A couple of days ago, I happened to stumble upon a documentary on HBO. By the time I found it, the first 30 minutes or so had already aired, but that didn't matter at all; it caught my attention immediately. Hard Times at Douglass High: A No Child Left Behind Report Card re-opened my eyes to what I see as the most utterly dismal domestic policy failure in decades.

Frederick Douglass Senior High School, an historic African American school in Baltimore, loses nearly half of its incoming class of freshmen by 10th grade, a loss that only grows through the 12th grade. Disciplinary issues, student apathy, and a lack of parental involvement or supervision all contribute to the problem. But Douglass High wasn't always like this; Thurgood Marshall and Cab Calloway are just two of the many famous graduates from this icon of black history. So what has changed? What has contributed to the transformation of an historic school with a roster of distinguished graduates to one whose students perform so poorly on standardized tests that, more than once, the state of Maryland has prepared itself to take over?

Never understimate the importance of location, location, location! Douglass High is an inner city school where the tax base is nearly non-existant and funding for schools is hard to come by. In the film, one teacher explains to the principal how she called in a favor from a teacher at another school to get some much needed textbooks for one of her classes. Hers, it turns out, is not the only class without the necessary materials. Despite ever dwindling funds and resources, the teachers at Douglass High are faced with the daunting task of preparing their students to meet the standards mandated by No Child Left Behind (NCLB).
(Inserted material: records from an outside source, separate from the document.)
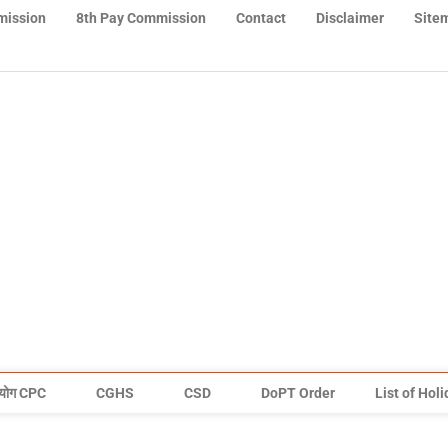
mission
8th Pay Commission
Contact
Disclaimer
Site
योग CPC
CGHS
CSD
DoPT Order
List of Hol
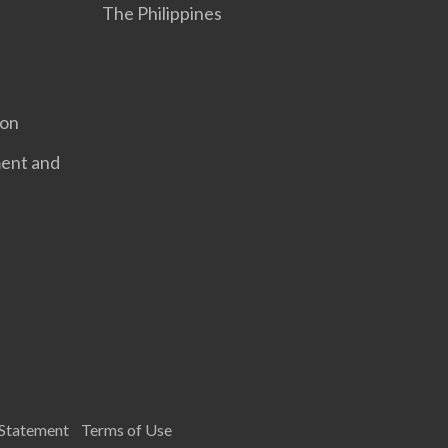
The Philippines
ion
ent and
 Statement
Terms of Use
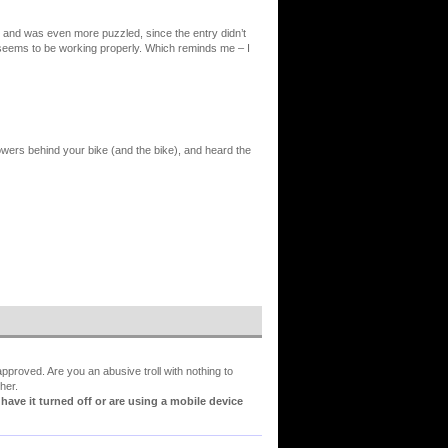
e and was even more puzzled, since the entry didn’t
g seems to be working properly. Which reminds me – I
lowers behind your bike (and the bike), and heard the
proved. Are you an abusive troll with nothing to
her.
ve it turned off or are using a mobile device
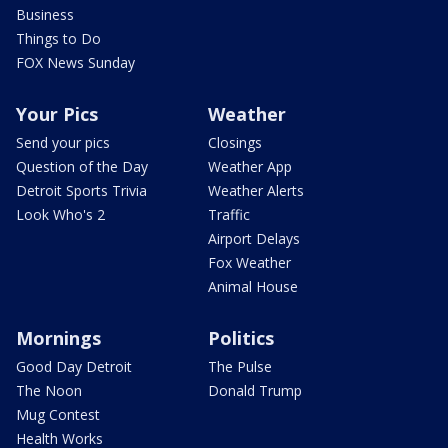
Business
Things to Do
FOX News Sunday
Your Pics
Weather
Send your pics
Closings
Question of the Day
Weather App
Detroit Sports Trivia
Weather Alerts
Look Who's 2
Traffic
Airport Delays
Fox Weather
Animal House
Mornings
Politics
Good Day Detroit
The Pulse
The Noon
Donald Trump
Mug Contest
Health Works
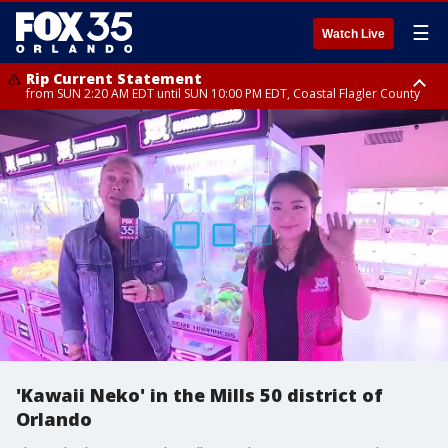
☰
Watch Live
Rip Current Statement
from SUN 2:20 AM EDT until SUN 10:00 PM EDT, Coastal Flagler County
Rip Current Statement
until MON 2:00 AM EDT, Coastal Volusia County
'Kawaii Neko' in the Mills 50 district of
Orlando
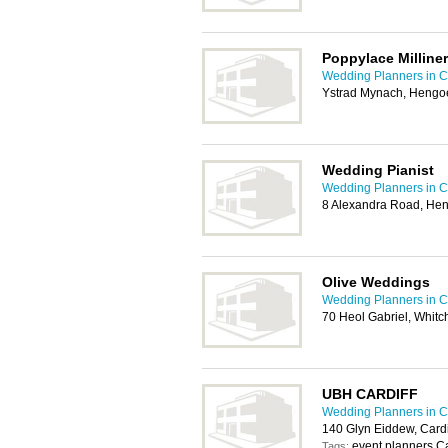
Poppylace Milline
Wedding Planners in Ca
Ystrad Mynach, Hengo
Wedding Pianist
Wedding Planners in Ca
8 Alexandra Road, He
Olive Weddings
Wedding Planners in Ca
70 Heol Gabriel, Whitc
UBH CARDIFF
Wedding Planners in Ca
140 Glyn Eiddew, Card
event planners Ca
Tags:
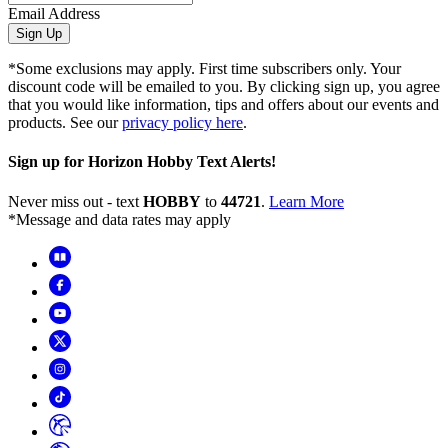
Email Address
Sign Up
*Some exclusions may apply. First time subscribers only. Your
discount code will be emailed to you. By clicking sign up, you agree
that you would like information, tips and offers about our events and
products. See our
privacy policy here
.
Sign up for Horizon Hobby Text Alerts!
Never miss out - text
HOBBY
to
44721
.
Learn More
*Message and data rates may apply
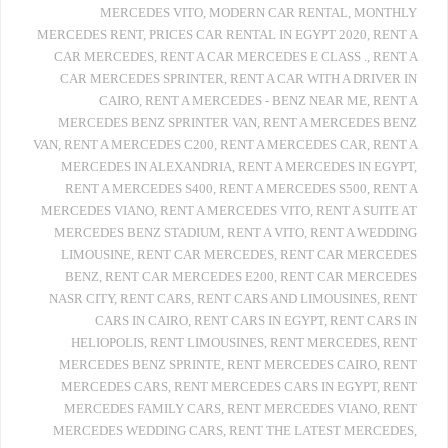
MERCEDES VITO
,
MODERN CAR RENTAL
,
MONTHLY
MERCEDES RENT
,
PRICES CAR RENTAL IN EGYPT 2020
,
RENT A
CAR MERCEDES
,
RENT A CAR MERCEDES E CLASS .
,
RENT A
CAR MERCEDES SPRINTER
,
RENT A CAR WITH A DRIVER IN
CAIRO
,
RENT A MERCEDES - BENZ NEAR ME
,
RENT A
MERCEDES BENZ SPRINTER VAN
,
RENT A MERCEDES BENZ
VAN
,
RENT A MERCEDES C200
,
RENT A MERCEDES CAR
,
RENT A
MERCEDES IN ALEXANDRIA
,
RENT A MERCEDES IN EGYPT
,
RENT A MERCEDES S400
,
RENT A MERCEDES S500
,
RENT A
MERCEDES VIANO
,
RENT A MERCEDES VITO
,
RENT A SUITE AT
MERCEDES BENZ STADIUM
,
RENT A VITO
,
RENT A WEDDING
LIMOUSINE
,
RENT CAR MERCEDES
,
RENT CAR MERCEDES
BENZ
,
RENT CAR MERCEDES E200
,
RENT CAR MERCEDES
NASR CITY
,
RENT CARS
,
RENT CARS AND LIMOUSINES
,
RENT
CARS IN CAIRO
,
RENT CARS IN EGYPT
,
RENT CARS IN
HELIOPOLIS
,
RENT LIMOUSINES
,
RENT MERCEDES
,
RENT
MERCEDES BENZ SPRINTE
,
RENT MERCEDES CAIRO
,
RENT
MERCEDES CARS
,
RENT MERCEDES CARS IN EGYPT
,
RENT
MERCEDES FAMILY CARS
,
RENT MERCEDES VIANO
,
RENT
MERCEDES WEDDING CARS
,
RENT THE LATEST MERCEDES
,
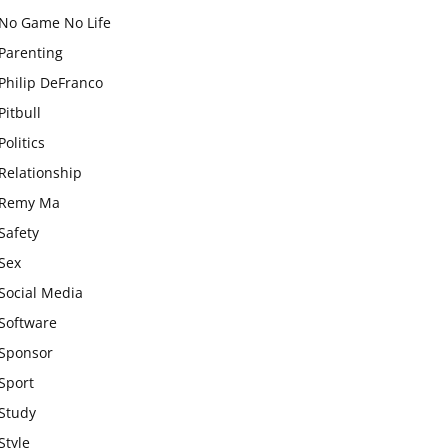
No Game No Life
Parenting
Philip DeFranco
Pitbull
Politics
Relationship
Remy Ma
Safety
Sex
Social Media
Software
Sponsor
Sport
Study
Style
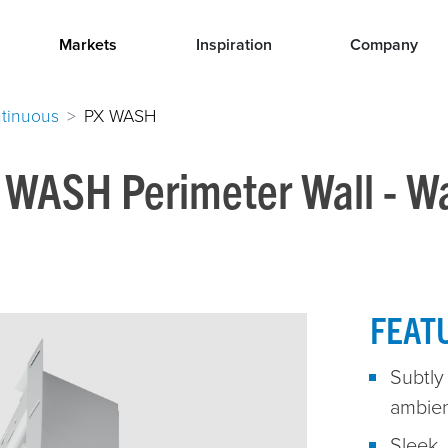
Markets
Inspiration
Company
tinuous
PX WASH
 WASH Perimeter Wall - W
FEAT
Subtly 
ambien
Sleek, 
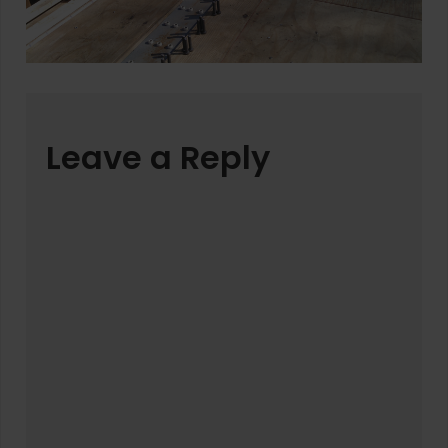
Leave a Reply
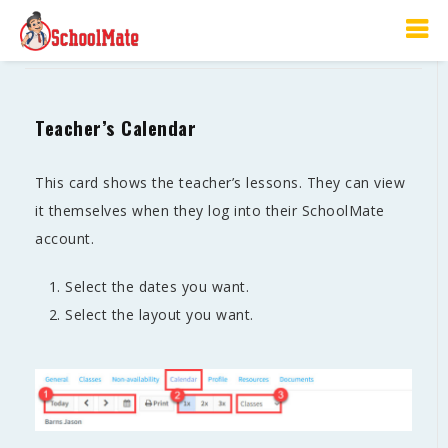
Calendar
Teacher’s Calendar
This card shows the teacher’s lessons. They can view
it themselves when they log into their SchoolMate
account.
Select the dates you want.
Select the layout you want.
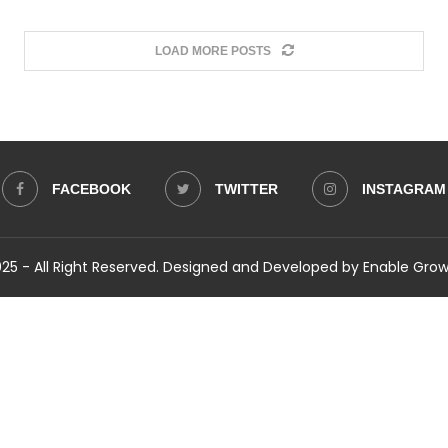
LOAD MORE POSTS
FACEBOOK
TWITTER
INSTAGRAM
5 - All Right Reserved. Designed and Developed by Enable Gro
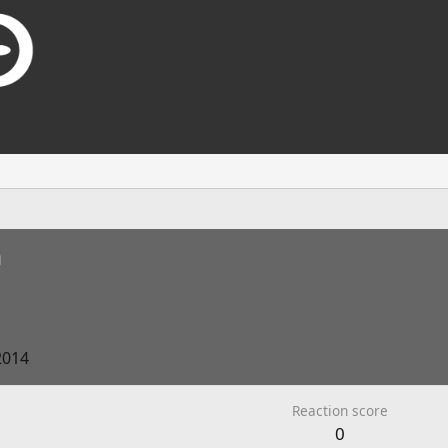
n
2014
Reaction score
0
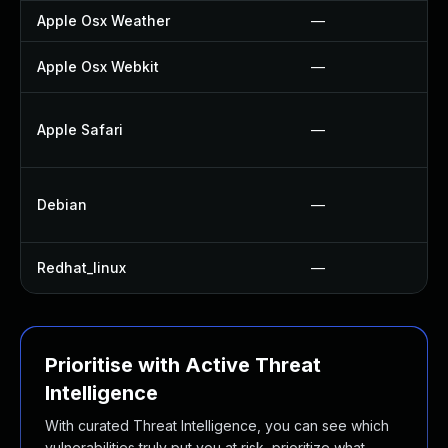
Apple Osx Weather
—
Apple Osx Webkit
—
Apple Safari
—
Debian
—
Redhat_linux
—
Prioritise with Active Threat
Intelligence
With curated Threat Intelligence, you can see which
vulnerabilities truly put you at risk, prioritize what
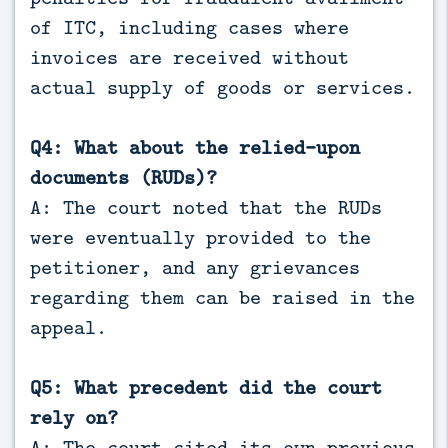
of ITC, including cases where
invoices are received without
actual supply of goods or services.
Q4: What about the relied-upon
documents (RUDs)?
A: The court noted that the RUDs
were eventually provided to the
petitioner, and any grievances
regarding them can be raised in the
appeal.
Q5: What precedent did the court
rely on?
A: The court cited its own previous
Students who enter Douglass High as freshmen are already performing far below grade level. According to one of the school's counselors, approximately 80% of the freshman class of 2004, the year the film was made, had a 4th grade reading level. Only 10% of the freshman class passed the standardized reading test, and less than 1% of them passed the test for math. By the time the academic year is over, half the students in the freshman class will not return to school as sophomores. And as these students fall off the radar, the school as an institution is punished by the No Child Left Behind Act of 2001.

Taking away the funding needed to provide resources to an already cash-strapped school system in an area where so many of the residents live at or below the national poverty line, seems absolutely criminal to me. What is the logic, the rationale, behind cutting off the funding necessary to purchase textbooks and supplies while still requiring students to pass standardized tests based on the information contained within them? Beats me!

As an educator, I would agree that our school system needs a major overhaul. But in a society as dynamic as ours, placing the blame for our youth's failure to pass standardized tests on teachers who aren't given the tools needed to perform their jobs effectively is not a solution to the problem.